Piyasa bu! Bir açıdan bakınca hakikaten çok yaratıcı işler çıkartabiliyor. Ama sadece bir açıdan bakınca… Aslında abes olan piyasanın bu tür “parlak” işleriyle uğraşmak, kafa yormak, laf yetiştirmek. Ama yapacak bir şey yok! Kamuoyu, çevreniz bu “parlak” işlerle yaşıyor. Piyasanın çeşitli hallerini takdir ediyor falan. El mecbur bir şey söyleyesiniz geliyor. İşte bu hafta böyle bir “parlak” iş oldu.
Mesela eskiden, çok eskiden otobüs firmaları yapardı bu tür işleri. Diyelim ki reklama ihtiyacınız var. İki yol var önünüzde: Ya düz reklamınızı yapacaksınız. İşte gazete reklamı olur, radyo, televizyon reklamı olur, billboardlar olur. Yani bildiğiniz düz reklam vereceksiniz. Kendinizi kendiniz olarak pazarlamaya çalışacaksınız.
Ya da kendinizi başkalarına pazarlattıracaksınız! Nasıl mı? Bağımsız bir jürinin, sizinle hiç alakası olmayan bir toplamın ve hatta bizzat sizin tüketicilerinizin size ödül vermesini sağlayarak. Böylece hem reklamınız yapılmış olacak hem de prestij kazanacaksınız. Her koşulda kazanacaksınız yani.
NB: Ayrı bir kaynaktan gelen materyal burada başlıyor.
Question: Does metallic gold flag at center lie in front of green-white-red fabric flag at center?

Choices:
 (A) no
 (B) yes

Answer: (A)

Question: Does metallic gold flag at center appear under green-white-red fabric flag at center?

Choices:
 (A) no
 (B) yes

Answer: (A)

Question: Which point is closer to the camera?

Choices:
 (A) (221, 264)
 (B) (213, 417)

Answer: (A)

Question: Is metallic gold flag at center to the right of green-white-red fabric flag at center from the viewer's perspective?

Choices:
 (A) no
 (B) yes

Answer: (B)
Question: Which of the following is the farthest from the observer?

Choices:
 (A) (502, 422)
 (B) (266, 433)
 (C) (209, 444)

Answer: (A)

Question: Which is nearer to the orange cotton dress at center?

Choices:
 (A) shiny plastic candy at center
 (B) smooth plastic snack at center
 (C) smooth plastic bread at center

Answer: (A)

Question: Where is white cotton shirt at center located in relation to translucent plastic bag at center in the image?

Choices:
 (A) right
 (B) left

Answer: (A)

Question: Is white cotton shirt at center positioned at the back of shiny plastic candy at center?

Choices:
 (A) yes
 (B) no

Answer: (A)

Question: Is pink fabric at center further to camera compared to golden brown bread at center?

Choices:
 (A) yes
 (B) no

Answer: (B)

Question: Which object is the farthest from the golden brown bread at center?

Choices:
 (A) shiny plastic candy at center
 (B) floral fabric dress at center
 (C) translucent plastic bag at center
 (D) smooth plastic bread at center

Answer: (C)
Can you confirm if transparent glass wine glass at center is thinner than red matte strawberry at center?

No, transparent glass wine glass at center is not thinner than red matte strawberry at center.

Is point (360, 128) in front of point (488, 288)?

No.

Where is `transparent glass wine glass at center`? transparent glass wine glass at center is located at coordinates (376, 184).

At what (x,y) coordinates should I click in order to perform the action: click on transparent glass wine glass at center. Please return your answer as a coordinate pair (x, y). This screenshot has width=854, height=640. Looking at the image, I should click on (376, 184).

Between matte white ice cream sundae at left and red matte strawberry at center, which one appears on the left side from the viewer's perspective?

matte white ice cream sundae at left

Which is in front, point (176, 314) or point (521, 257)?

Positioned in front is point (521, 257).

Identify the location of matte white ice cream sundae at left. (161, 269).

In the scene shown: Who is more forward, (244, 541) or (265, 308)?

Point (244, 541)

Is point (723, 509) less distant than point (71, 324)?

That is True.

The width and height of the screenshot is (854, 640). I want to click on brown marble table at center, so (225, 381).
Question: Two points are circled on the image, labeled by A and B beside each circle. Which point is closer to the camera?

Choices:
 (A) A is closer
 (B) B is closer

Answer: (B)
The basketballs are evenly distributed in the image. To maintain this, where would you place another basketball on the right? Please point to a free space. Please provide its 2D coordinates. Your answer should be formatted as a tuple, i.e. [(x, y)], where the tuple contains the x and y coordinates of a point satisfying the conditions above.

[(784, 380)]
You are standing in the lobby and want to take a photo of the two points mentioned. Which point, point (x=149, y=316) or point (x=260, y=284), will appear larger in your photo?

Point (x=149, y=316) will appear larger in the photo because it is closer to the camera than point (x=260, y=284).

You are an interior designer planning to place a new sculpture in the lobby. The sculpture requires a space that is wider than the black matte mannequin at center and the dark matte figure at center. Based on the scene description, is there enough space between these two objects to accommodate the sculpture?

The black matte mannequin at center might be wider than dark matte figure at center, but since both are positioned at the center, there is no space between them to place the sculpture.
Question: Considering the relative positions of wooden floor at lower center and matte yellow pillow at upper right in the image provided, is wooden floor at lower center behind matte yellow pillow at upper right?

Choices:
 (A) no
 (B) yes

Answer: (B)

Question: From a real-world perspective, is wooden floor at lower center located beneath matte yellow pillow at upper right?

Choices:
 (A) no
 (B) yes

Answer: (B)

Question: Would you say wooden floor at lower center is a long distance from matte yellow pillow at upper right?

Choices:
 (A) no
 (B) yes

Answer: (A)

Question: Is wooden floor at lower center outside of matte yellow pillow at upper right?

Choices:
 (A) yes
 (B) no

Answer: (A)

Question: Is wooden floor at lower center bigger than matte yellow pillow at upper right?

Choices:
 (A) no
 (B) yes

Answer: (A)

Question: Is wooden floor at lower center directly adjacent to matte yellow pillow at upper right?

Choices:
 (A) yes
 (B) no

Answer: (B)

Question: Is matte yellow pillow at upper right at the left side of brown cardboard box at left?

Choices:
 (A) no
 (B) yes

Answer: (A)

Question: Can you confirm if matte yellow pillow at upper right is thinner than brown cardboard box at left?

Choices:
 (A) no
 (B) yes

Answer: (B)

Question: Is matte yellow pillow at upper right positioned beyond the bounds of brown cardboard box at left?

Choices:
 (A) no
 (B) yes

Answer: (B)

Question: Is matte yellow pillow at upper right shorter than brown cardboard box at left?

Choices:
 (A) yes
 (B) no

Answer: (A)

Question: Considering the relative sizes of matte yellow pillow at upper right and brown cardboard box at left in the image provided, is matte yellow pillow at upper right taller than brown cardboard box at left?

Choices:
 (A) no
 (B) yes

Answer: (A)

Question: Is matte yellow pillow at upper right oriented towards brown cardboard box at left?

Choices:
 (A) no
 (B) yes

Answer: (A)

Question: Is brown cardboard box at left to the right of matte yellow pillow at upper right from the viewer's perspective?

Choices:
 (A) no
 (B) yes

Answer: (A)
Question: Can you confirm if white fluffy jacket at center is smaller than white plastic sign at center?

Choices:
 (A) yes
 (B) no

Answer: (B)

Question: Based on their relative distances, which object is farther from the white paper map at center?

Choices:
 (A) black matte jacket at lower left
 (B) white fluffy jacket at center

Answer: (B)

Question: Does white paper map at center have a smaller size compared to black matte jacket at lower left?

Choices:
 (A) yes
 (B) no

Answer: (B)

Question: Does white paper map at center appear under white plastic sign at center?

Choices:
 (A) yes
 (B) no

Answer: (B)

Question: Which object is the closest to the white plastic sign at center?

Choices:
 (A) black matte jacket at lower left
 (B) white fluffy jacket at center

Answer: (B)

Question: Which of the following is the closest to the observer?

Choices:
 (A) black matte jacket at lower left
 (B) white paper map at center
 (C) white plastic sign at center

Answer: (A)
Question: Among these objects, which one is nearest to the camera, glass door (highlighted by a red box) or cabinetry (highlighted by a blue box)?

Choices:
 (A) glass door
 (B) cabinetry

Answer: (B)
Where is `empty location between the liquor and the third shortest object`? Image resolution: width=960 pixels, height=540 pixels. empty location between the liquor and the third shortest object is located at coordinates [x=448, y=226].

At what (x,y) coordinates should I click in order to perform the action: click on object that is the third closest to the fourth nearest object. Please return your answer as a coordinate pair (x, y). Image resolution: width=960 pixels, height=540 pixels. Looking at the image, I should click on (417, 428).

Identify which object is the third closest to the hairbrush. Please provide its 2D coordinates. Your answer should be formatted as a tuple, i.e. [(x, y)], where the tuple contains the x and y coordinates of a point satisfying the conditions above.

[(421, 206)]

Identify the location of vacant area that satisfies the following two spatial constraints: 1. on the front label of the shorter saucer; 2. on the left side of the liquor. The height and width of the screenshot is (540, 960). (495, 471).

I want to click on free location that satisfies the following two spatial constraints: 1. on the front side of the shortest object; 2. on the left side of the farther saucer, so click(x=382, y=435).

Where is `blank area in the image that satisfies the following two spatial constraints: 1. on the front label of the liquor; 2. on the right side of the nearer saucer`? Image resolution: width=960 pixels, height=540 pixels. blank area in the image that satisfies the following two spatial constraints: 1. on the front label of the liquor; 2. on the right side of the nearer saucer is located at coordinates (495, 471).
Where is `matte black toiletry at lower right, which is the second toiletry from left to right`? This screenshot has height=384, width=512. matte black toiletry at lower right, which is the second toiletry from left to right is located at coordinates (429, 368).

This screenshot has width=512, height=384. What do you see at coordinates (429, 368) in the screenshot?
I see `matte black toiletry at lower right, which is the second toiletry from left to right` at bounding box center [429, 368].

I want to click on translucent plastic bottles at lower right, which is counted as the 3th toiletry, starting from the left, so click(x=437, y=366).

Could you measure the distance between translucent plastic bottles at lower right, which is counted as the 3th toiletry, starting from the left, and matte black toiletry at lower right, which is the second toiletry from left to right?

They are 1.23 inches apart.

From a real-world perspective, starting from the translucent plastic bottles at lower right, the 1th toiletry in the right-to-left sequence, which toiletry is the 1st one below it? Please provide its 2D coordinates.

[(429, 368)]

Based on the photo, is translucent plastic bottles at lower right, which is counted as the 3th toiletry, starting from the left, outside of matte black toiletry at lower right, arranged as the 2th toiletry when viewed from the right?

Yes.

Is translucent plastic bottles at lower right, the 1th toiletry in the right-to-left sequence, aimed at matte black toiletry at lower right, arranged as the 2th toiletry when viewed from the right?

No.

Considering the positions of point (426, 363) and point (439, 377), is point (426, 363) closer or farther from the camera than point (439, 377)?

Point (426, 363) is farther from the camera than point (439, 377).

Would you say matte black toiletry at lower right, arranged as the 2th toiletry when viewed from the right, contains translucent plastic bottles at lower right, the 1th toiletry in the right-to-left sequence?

İşte eskiden, çok eskiden otobüs firmaları yapardı bunu. Bağımsız araştırma şirketi bilmem nenin anketine göre “a, b, c kategorilerinde” birinci olurdu firmalar. Her firmanın birinci olabileceği bir kategori de mutlaka bulunurdu. “En güvenli ulusal firma”, “en iyi bölgesel firma”, “en iyi ikram yapan firma”, “en geniş servis ağına sahip firma” gibi, gibi.